Data records:

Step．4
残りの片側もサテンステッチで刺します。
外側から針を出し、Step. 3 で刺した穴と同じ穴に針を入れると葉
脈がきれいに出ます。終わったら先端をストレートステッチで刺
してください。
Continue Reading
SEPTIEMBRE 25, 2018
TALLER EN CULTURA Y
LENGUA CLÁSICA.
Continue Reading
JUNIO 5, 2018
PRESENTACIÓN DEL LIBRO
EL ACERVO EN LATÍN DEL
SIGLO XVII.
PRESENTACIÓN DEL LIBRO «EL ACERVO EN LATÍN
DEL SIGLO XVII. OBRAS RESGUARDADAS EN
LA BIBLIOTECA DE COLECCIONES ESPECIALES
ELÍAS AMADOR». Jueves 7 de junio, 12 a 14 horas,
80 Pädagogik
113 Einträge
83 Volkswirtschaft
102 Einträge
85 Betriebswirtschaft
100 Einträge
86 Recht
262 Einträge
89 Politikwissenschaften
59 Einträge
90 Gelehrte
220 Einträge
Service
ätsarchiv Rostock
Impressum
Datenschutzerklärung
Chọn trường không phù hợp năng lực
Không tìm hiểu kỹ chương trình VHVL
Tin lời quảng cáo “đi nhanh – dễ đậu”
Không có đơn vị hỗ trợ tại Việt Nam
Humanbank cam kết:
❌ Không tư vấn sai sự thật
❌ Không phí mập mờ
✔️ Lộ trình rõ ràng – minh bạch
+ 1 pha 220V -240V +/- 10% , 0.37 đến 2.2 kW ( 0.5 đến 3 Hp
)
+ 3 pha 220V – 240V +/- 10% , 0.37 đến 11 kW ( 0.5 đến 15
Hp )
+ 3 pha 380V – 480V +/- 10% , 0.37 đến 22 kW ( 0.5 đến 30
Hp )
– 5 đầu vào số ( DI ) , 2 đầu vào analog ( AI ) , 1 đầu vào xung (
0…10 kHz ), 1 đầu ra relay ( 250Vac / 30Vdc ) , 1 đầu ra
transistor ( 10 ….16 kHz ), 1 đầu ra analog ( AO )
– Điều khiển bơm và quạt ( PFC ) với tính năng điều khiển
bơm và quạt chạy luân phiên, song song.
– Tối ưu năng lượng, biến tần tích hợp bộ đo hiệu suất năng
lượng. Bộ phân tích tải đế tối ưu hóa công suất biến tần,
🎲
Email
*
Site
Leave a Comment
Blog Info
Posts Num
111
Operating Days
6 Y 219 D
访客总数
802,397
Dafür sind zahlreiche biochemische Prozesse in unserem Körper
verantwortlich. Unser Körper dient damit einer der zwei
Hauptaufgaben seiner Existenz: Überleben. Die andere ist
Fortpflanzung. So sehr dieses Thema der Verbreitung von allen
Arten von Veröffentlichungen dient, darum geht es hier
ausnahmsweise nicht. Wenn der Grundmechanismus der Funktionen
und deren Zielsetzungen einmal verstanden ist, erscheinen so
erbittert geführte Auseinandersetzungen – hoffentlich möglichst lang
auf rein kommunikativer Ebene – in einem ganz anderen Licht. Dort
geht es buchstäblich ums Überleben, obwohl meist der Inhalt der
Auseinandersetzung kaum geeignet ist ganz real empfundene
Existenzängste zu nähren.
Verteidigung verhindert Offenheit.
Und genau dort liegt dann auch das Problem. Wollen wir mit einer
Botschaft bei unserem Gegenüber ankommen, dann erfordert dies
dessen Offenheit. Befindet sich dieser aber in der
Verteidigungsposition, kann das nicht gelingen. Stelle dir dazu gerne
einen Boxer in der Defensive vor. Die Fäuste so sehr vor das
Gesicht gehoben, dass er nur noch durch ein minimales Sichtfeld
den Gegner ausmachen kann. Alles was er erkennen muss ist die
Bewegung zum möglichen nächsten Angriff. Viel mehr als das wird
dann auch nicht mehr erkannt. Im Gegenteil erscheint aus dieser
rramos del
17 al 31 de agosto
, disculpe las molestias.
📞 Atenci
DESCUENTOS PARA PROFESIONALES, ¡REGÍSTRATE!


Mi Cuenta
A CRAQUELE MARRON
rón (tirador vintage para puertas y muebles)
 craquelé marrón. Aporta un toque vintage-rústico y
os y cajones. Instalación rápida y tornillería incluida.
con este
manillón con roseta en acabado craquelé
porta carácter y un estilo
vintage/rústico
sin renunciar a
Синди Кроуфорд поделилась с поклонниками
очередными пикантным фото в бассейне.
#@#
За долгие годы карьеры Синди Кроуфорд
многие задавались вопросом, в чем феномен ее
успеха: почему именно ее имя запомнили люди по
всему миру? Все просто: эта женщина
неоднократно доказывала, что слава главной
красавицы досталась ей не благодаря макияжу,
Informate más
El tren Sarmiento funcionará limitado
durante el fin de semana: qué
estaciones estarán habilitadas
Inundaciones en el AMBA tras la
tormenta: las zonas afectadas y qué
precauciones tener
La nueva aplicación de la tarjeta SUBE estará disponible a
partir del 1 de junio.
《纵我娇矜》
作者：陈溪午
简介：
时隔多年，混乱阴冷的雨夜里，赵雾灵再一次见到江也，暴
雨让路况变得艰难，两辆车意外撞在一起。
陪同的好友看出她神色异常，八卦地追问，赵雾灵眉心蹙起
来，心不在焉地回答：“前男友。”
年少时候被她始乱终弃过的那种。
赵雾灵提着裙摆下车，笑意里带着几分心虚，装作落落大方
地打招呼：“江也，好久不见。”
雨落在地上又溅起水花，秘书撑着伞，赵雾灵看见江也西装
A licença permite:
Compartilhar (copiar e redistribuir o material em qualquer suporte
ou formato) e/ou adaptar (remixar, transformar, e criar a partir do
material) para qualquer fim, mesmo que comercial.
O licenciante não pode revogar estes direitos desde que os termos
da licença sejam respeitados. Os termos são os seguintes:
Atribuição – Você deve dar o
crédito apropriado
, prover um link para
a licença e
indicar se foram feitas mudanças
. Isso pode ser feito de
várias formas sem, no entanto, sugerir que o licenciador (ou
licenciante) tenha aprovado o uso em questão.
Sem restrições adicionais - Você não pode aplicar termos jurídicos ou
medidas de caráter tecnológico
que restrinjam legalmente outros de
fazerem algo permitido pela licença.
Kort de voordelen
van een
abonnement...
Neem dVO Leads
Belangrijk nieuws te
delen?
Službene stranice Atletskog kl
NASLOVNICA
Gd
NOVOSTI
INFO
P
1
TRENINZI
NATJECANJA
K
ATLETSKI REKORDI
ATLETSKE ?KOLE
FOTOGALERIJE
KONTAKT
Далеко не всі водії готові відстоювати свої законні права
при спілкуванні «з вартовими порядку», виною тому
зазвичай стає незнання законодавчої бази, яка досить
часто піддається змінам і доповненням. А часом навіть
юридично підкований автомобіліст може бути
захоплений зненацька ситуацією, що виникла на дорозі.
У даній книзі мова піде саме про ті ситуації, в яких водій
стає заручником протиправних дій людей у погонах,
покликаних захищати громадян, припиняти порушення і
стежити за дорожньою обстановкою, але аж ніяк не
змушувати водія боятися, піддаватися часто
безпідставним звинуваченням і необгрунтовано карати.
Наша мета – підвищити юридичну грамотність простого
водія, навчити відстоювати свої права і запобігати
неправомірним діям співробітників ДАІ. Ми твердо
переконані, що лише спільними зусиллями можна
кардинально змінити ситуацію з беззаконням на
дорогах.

Problem statement:
For each line in the data above that contains the string "mehr", extract the line.

Exercise response:
Bewegung zum möglichen nächsten Angriff. Viel mehr als das wird
dann auch nicht mehr erkannt. Im Gegenteil erscheint aus dieser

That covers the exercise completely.